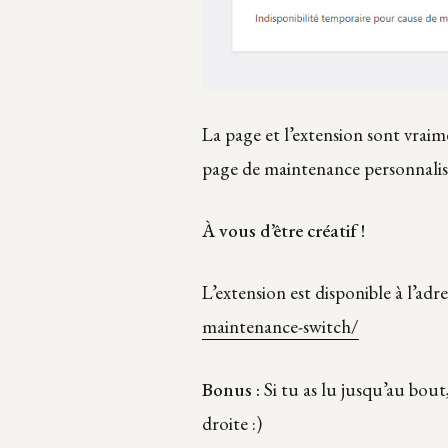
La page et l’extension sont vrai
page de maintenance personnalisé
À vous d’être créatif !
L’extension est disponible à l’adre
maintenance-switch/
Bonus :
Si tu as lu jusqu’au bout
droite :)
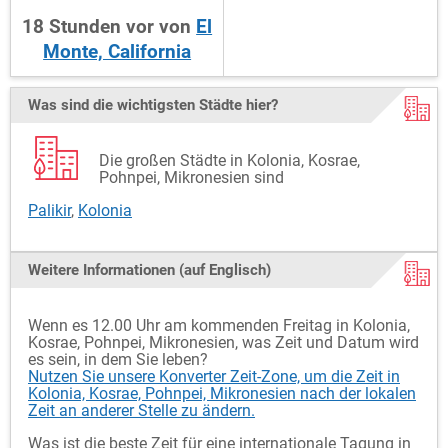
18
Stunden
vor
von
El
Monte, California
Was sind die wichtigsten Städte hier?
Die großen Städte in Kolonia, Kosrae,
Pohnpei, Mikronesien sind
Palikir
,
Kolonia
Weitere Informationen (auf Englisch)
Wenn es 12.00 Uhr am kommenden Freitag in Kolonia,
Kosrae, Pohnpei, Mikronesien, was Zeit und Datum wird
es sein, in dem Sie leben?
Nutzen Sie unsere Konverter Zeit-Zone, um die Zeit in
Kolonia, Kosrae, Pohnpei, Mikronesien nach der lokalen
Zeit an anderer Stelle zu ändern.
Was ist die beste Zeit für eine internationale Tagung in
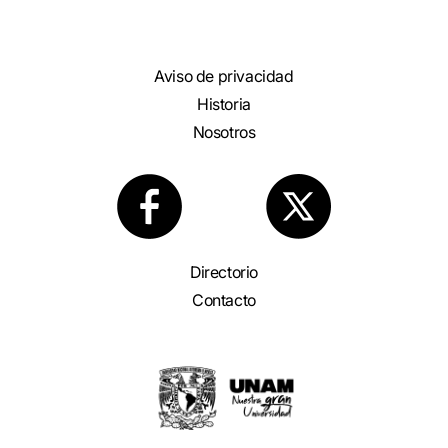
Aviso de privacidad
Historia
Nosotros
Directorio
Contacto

==

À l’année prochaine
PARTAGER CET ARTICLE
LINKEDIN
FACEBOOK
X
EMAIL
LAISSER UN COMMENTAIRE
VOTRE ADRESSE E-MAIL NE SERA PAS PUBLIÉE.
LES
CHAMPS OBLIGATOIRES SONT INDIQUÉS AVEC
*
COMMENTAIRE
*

[Problem to solve]
Count the lines in the records above that contain the word "Kolonia", with case counting, and reply with the number alone.

[Solution to this task]
4